Comme par exemple, la lutte contre la pandémie qui ne connaît ni frontières, ni continents. Mais aussi des questions comme la Libye ou la Syrie.

Parallèlement, il constitue le socle pour la création de synergies dans différents domaines, comme l’économie, l’énergie, les transports, le tourisme, la culture, l’éducation, la protection civile, le dialogue entre les religions.

Pour la consolidation de la prospérité dans la région élargie, nous avons toutefois besoin d’un ingrédient fondamental, à savoir la paix. Malheureusement, la paix dans notre région est menacée au quotidien par des puissances révisionnistes et perturbatrices, invoquant non pas la raison, mais l’irrationnel.

Pour arriver à leurs fins, ces puissances entreprennent une série d’actions illégales et irrationnelles, comme l’accord turco-libyen. Elles menacent ou recourent à la force. Elles occupent les territoires d’autres Etats. Soutiennent des groupes ou des idéologies extrémistes, favorisent le terrorisme, s’ingèrent dans les affaires internes des autres pays dans le but de renverser des gouvernements qui ne leur sont pas favorables.

Ce qui nous rassemble tous aujourd’hui, ici, est la condamnation de telles actions, la condamnation d’actions irrationnelles, qui sapent la paix et la sécurité.

Notre but est de bâtir un rempart contre les menaces, la violence, l’extrémisme, l’intolérance, la distorsion de la religion, l’absurdité.

Cette position procède de nos principes communs, qui ne sont autres que ceux déclinés dans la Charte des Nations Unies. A savoir les relations de bon voisinage, la résolution pacifique des différends sur la base du droit international.

Manifestement, ce n’est pas par hasard que tous les pays aujourd’hui, ici, ont signé la Convention des Nations Unies pour le Droit de la Mer, qui constitue, comme chacun sait, du droit coutumier également.

J’aimerais être clair : nous n’avons pas l’intention de créer une alliance défensive. Le Forum ne se retourne contre personne.

Nous tendons la main de l’amitié dans toutes les directions. Sans aucune exception. À une seule condition : le respect du droit international et des principes fondamentaux du comportement international.

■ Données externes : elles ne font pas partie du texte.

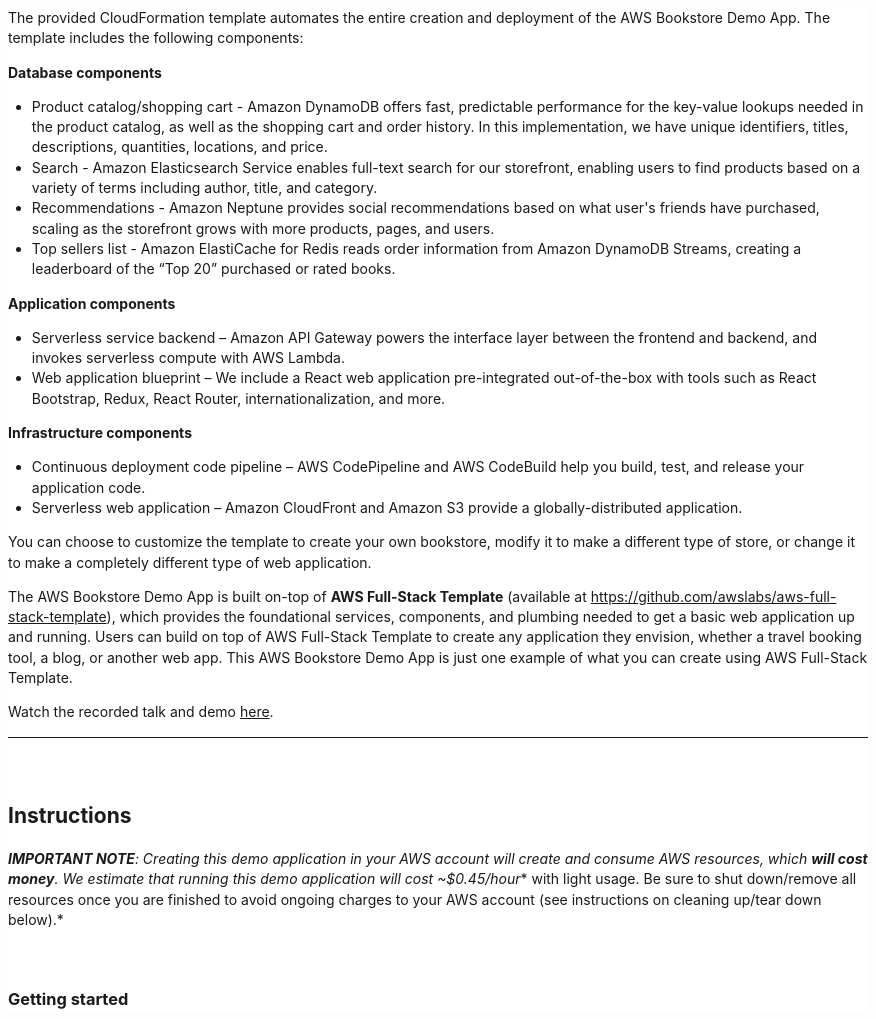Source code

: The provided CloudFormation template automates the entire creation and deployment of the AWS Bookstore Demo App.  The template includes the following components:

**Database components**

* Product catalog/shopping cart - Amazon DynamoDB offers fast, predictable performance for the key-value lookups needed in the product catalog, as well as the shopping cart and order history.  In this implementation, we have unique identifiers, titles, descriptions, quantities, locations, and price.
* Search - Amazon Elasticsearch Service enables full-text search for our storefront, enabling users to find products based on a variety of terms including author, title, and category.
* Recommendations - Amazon Neptune provides social recommendations based on what user's friends have purchased, scaling as the storefront grows with more products, pages, and users.
* Top sellers list - Amazon ElastiCache for Redis reads order information from Amazon DynamoDB Streams, creating a leaderboard of the “Top 20” purchased or rated books.

**Application components**

* Serverless service backend – Amazon API Gateway powers the interface layer between the frontend and backend, and invokes serverless compute with AWS Lambda.  
* Web application blueprint – We include a React web application pre-integrated out-of-the-box with tools such as React Bootstrap, Redux, React Router, internationalization, and more.

**Infrastructure components**

* Continuous deployment code pipeline – AWS CodePipeline and AWS CodeBuild help you build, test, and release your application code. 
* Serverless web application – Amazon CloudFront and Amazon S3 provide a globally-distributed application. 

You can choose to customize the template to create your own bookstore, modify it to make a different type of store, or change it to make a completely different type of web application.  

The AWS Bookstore Demo App is built on-top of **AWS Full-Stack Template** (available at https://github.com/awslabs/aws-full-stack-template), which provides the foundational services, components, and plumbing needed to get a basic web application up and running. Users can build on top of AWS Full-Stack Template to create any application they envision, whether a travel booking tool, a blog, or another web app.  This AWS Bookstore Demo App is just one example of what you can create using AWS Full-Stack Template. 

Watch the recorded talk and demo [here](https://youtu.be/-pb-DkD6cWg?t=1309). 
&nbsp;

---

&nbsp;

## Instructions

***IMPORTANT NOTE**: Creating this demo application in your AWS account will create and consume AWS resources, which **will cost money**.  We estimate that running this demo application will cost ~**$0.45/hour** with light usage.  Be sure to shut down/remove all resources once you are finished to avoid ongoing charges to your AWS account (see instructions on cleaning up/tear down below).*

&nbsp;

### Getting started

Chers collègues, notre pays, la Grèce, ambitionne de devenir un pont entre la Méditerranée de l’est et le Golfe et les Balkans et le reste de l’Europe.

Et à ce stade, j’aimerais saluer le courage et la vision ainsi que les efforts inlassables déployés par les pays représentés aujourd’hui ici pour la promotion de la paix et de la prospérité dans la région.

Nous cassons le cercle vicieux qui perdure depuis des années. Nous essayons d’ouvrir de nouvelles voies de paix et de coopération.